- Written task 1
Name every person mentioned by name in the article on David Letterman's talk show below.
- Written task 2
Answer these questions from the article on David Letterman's talk show below.
(a) In what year did Letterman first appear with his daytime talk show?
(b) In which publication did Michael O'Donoghue's parody of Carson's monologues appear?
(c) Whom does the article call the king of late-night?

David_LettermanThe PopCulteer
May 15, 2015

Next week is the final week for David Letterman’s talk show. A lot has been written and will be written, and it is the end of an era. But a lot of folks miss the point when they criticize his show.

Letterman is credited with breathing new life into a moribund format, the late-night talk show. Johnny Carson was the king of late-night, and he was so good that he could just phone it in. And he often did. Carson’s show had become so predictable that Michael O’Donoghue wrote a vicious parody of his monlogues for The National Lampoon in 1973, and Carson kept doing the same stale shtick for nearly twenty more years.

Letterman in his early days

Letterman in his early days

When Letterman first popped up with his daytime talk show in 1980 it was a breath of fresh air, but the host’s inexperience was showing. When that show ended after a brief run and then later Letterman turned up in the post-Carson slot, he had polished his act considerably and brought a new vitality to the format. Harkening back to the earlier days of late-night television, Letterman did more comedy bits with recurring characters and conceptual humor.

By the mid-1980s Letterman was hitting on all cylindars and was hosting his dream show (except for the timeslot, but that’s another story).

And this is where I find fault with most of the tributes to Letterman. They all talk of how innovative he was, and how he stopped innovating after a while.

- Stored rows
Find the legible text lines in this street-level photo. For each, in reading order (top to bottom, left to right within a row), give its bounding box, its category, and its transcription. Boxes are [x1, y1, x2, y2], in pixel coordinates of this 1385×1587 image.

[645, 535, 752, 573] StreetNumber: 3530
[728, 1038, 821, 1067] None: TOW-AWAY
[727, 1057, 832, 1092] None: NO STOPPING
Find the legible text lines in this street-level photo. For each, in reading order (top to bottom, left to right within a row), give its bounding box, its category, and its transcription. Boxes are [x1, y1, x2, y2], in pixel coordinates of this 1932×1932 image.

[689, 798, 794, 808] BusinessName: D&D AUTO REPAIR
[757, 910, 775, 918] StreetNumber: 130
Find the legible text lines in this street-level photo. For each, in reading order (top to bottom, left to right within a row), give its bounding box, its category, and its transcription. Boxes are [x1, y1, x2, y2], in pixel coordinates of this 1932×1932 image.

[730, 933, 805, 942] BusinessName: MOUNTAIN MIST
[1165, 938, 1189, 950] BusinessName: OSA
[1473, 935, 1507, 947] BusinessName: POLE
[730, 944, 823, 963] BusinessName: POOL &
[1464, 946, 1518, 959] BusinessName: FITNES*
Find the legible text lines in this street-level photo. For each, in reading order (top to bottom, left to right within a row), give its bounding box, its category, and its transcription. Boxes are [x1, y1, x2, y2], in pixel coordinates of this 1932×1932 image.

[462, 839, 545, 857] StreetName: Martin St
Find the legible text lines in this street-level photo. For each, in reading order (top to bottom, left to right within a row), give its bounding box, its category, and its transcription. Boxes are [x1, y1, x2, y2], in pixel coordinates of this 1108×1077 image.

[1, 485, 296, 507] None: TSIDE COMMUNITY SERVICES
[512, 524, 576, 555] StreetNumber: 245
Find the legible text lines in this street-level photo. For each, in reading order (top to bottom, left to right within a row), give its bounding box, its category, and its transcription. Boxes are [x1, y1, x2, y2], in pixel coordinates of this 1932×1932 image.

- Exercise result 1
David Letterman, Johnny Carson, Michael O'Donoghue

- Exercise result 2
(a) 1980
(b) The National Lampoon
(c) Johnny Carson